That part of me that really wants to be a writer is suffering greatly. Clearly, that part of me needs to connect to my brain, and to my fingers and transfer itself into letters, words, paragraphs... something to read. maybe even something that would MEAN something.
But, alas, i have blog block. There are times that i feel OH, I should write this down, when my brain has a thought. Usually there is no computer near by as i'm either walking the river road, or driving down Lower Valley Road...
Driving home from Kaitlyns house - almost sunset, around 9:00 p.m. - summer finally got here and dinner was fine. I was listening to my ipod, the folk genre mix... mostly a lot of Bruce and other folks that fill my soul. Driving down lower valley road at an incredibly slow pace just gulping in the beauty of this place. Bald eagle startled me out of my trance - swooped in front of my car, banked just in time up and to the right and then straight up. He leveled and followed along just coasting, soaring, and then banked left up and over me and settled into a wheat field. How their wings just stop gravity and they land so softly. It made me feel so heavy and clumsy, and completely earth bound. and so we are. earth bound.
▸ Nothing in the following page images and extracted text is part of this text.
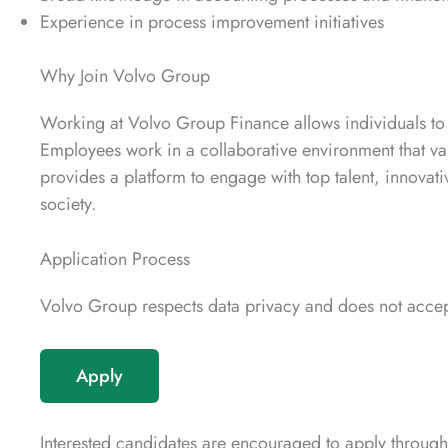
Experience in process improvement initiatives
Why Join Volvo Group
Working at Volvo Group Finance allows individuals to c
Employees work in a collaborative environment that val
provides a platform to engage with top talent, innovativ
society.
Application Process
Volvo Group respects data privacy and does not accept
Apply
Interested candidates are encouraged to apply through 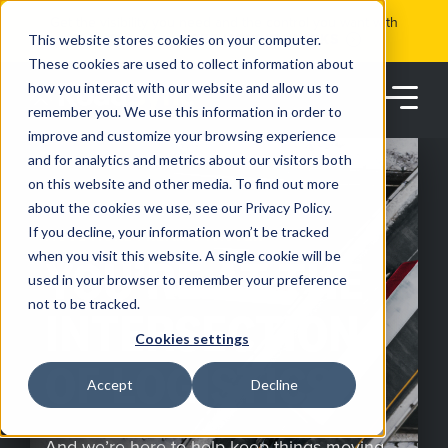
Skip
Get the visibility you need and the control you want with
to
RoadSync Pay
SEE HOW IT WORKS
content
This website stores cookies on your computer.
These cookies are used to collect information about
how you interact with our website and allow us to
remember you. We use this information in order to
improve and customize your browsing experience
and for analytics and metrics about our visitors both
on this website and other media. To find out more
about the cookies we use, see our Privacy Policy.
Products
If you decline, your information won’t be tracked
MOVE MORE FREIGHT FASTER
when you visit this website. A single cookie will be
YOU’RE AT THE
used in your browser to remember your preference
Solutions
not to be tracked.
INTERSECTION
Cookies settings
Partners
OF LOGISTICS
Accept
Decline
Resources
And we’re here to help keep things moving.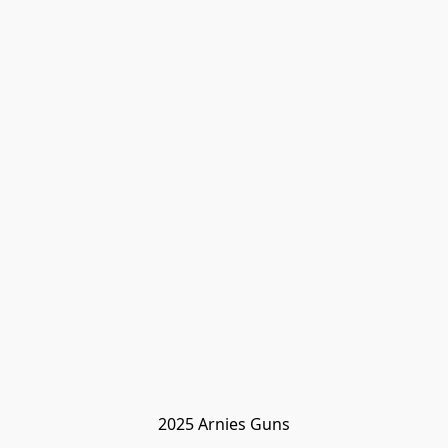
2025 Arnies Guns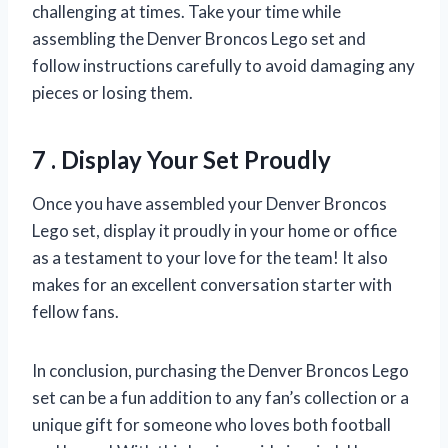
challenging at times. Take your time while
assembling the Denver Broncos Lego set and
follow instructions carefully to avoid damaging any
pieces or losing them.
7 . Display Your Set Proudly
Once you have assembled your Denver Broncos
Lego set, display it proudly in your home or office
as a testament to your love for the team! It also
makes for an excellent conversation starter with
fellow fans.
In conclusion, purchasing the Denver Broncos Lego
set can be a fun addition to any fan’s collection or a
unique gift for someone who loves both football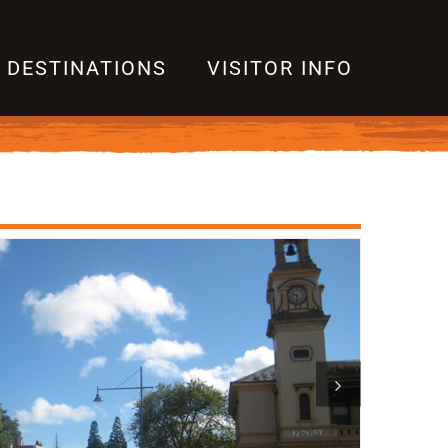
DESTINATIONS
VISITOR INFO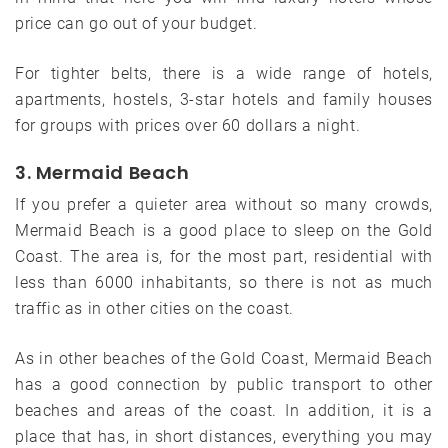
price can go out of your budget.
For tighter belts, there is a wide range of hotels,
apartments, hostels, 3-star hotels and family houses
for groups with prices over 60 dollars a night.
3. Mermaid Beach
If you prefer a quieter area without so many crowds,
Mermaid Beach is a good place to sleep on the Gold
Coast. The area is, for the most part, residential with
less than 6000 inhabitants, so there is not as much
traffic as in other cities on the coast.
As in other beaches of the Gold Coast, Mermaid Beach
has a good connection by public transport to other
beaches and areas of the coast. In addition, it is a
place that has, in short distances, everything you may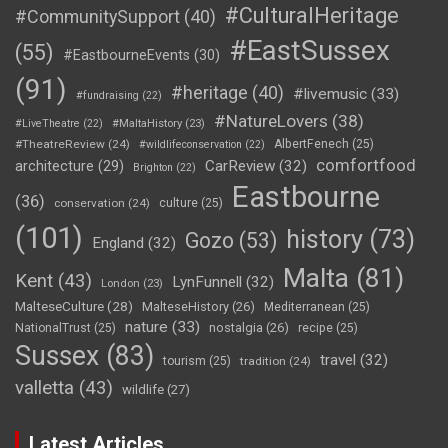
#CulturalHeritage
#CommunitySupport
(40)
#EastSussex
(55)
#EastbourneEvents
(30)
(91)
#heritage
(40)
#livemusic
(33)
#fundraising
(22)
#NatureLovers
(38)
#LiveTheatre
(22)
#MaltaHistory
(23)
#TheatreReview
(24)
AlbertFenech
(25)
#wildlifeconservation
(22)
comfortfood
CarReview
(32)
architecture
(29)
Brighton
(22)
Eastbourne
(36)
conservation
(24)
culture
(25)
(101)
history
(73)
Gozo
(53)
England
(32)
Malta
(81)
Kent
(43)
LynFunnell
(32)
London
(23)
MalteseCulture
(28)
MalteseHistory
(26)
Mediterranean
(25)
nature
(33)
nostalgia
(26)
NationalTrust
(25)
recipe
(25)
Sussex
(83)
travel
(32)
tourism
(25)
tradition
(24)
valletta
(43)
wildlife
(27)
Latest Articles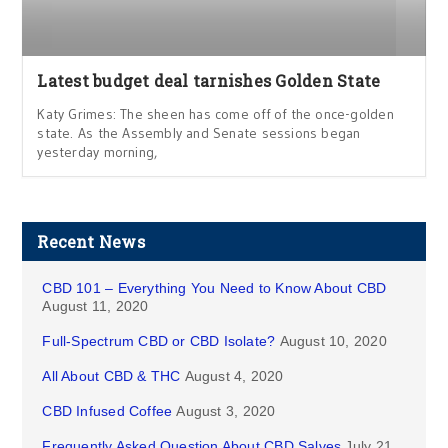
Latest budget deal tarnishes Golden State
Katy Grimes: The sheen has come off of the once-golden
state. As the Assembly and Senate sessions began
yesterday morning,
Recent News
CBD 101 – Everything You Need to Know About CBD
August 11, 2020
Full-Spectrum CBD or CBD Isolate?
August 10, 2020
All About CBD & THC
August 4, 2020
CBD Infused Coffee
August 3, 2020
Frequently Asked Question About CBD Salves
July 21,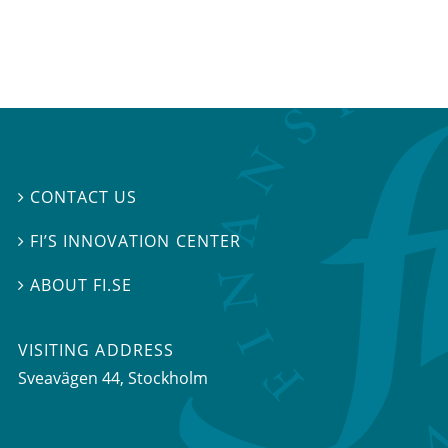
CONTACT US

FI’S INNOVATION CENTER

ABOUT FI.SE

VISITING ADDRESS
Sveavägen 44, Stockholm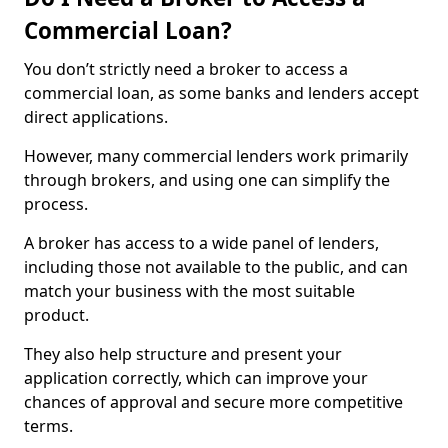
Commercial Loan?
You don’t strictly need a broker to access a
commercial loan, as some banks and lenders accept
direct applications.
However, many commercial lenders work primarily
through brokers, and using one can simplify the
process.
A broker has access to a wide panel of lenders,
including those not available to the public, and can
match your business with the most suitable
product.
They also help structure and present your
application correctly, which can improve your
chances of approval and secure more competitive
terms.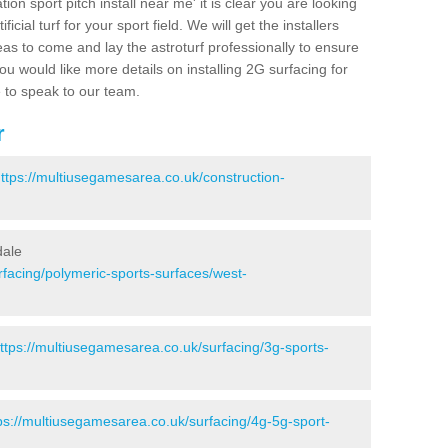
ion sport pitch install near me' it is clear you are looking
ificial turf for your sport field. We will get the installers
eas to come and lay the astroturf professionally to ensure
 you would like more details on installing 2G surfacing for
e to speak to our team.
r
ttps://multiusegamesarea.co.uk/construction-
dale
rfacing/polymeric-sports-surfaces/west-
ttps://multiusegamesarea.co.uk/surfacing/3g-sports-
ps://multiusegamesarea.co.uk/surfacing/4g-5g-sport-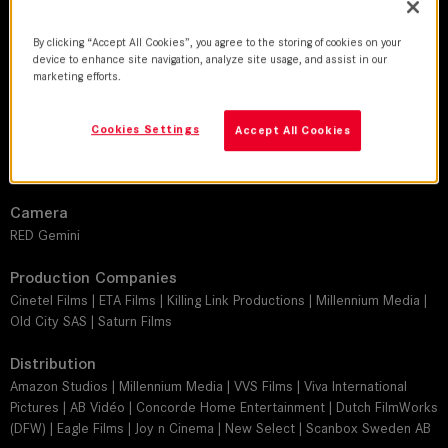
DoP
Manuel Castañeda
By clicking “Accept All Cookies”, you agree to the storing of cookies on your
device to enhance site navigation, analyze site usage, and assist in our
marketing efforts.
Director
Ken Sanzel
Cookies Settings
Accept All Cookies
Leitz lens
SUMMICRON-C
Camera
RED Gemini
Production Companies
Cinetel Films | ETA Films | Killing Link Productions | Millennium Media |
Old City SAS | Saturn Films
Distribution
Amazon Studios | Millennium Media | VVS Films | Viva International
Pictures | AB Vidéo | Concorde Home Entertainment | Dutch FilmWorks
(DFW) | Eagle Films | Joy n Cinema | New Select | Scanbox Sweden AB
I felt a little better when i happened upon the deer. she was earthbound too... i startled her out of her trance. she popped up out of the grazing strance, tension filled her legs, eyes darting, alert. She watched as i crept by her, slowing all the while to take in her beauty, her stature. She was majestic, small yet powerful, sinewy. I don't think she was afraid of me... but who knows.
I made the turn on the cut across highway, heading for Bigfork. in front of me the mountains hanging on to the last bit of snow, trails of it melting down and filling up the Flathead. To my left, up North, i could see the not-so far off peaks of Glacier National Park and to my right the mountain ranges - the Swan and Bob Marshall - meandering down to the horizon, tiny hills finally, flattening out and smoothing into prairie.
I never thought that this valley would touch me the way that it has. My friend Art and I call it Oh My God Beautiful. Everywhere you look you just think that - oh my god, it's so beautiful.
There is no place else that i would rather be right now. I feel at home. it's been a long time since i've felt that. home. and if it has to include feeling earth bound i'll be more than happy to be bound to this part of the earth.
3 comments:
I think we're living parallel lives.
oh? how so?
I love that..."Oh My God Beautiful." What a great adjective!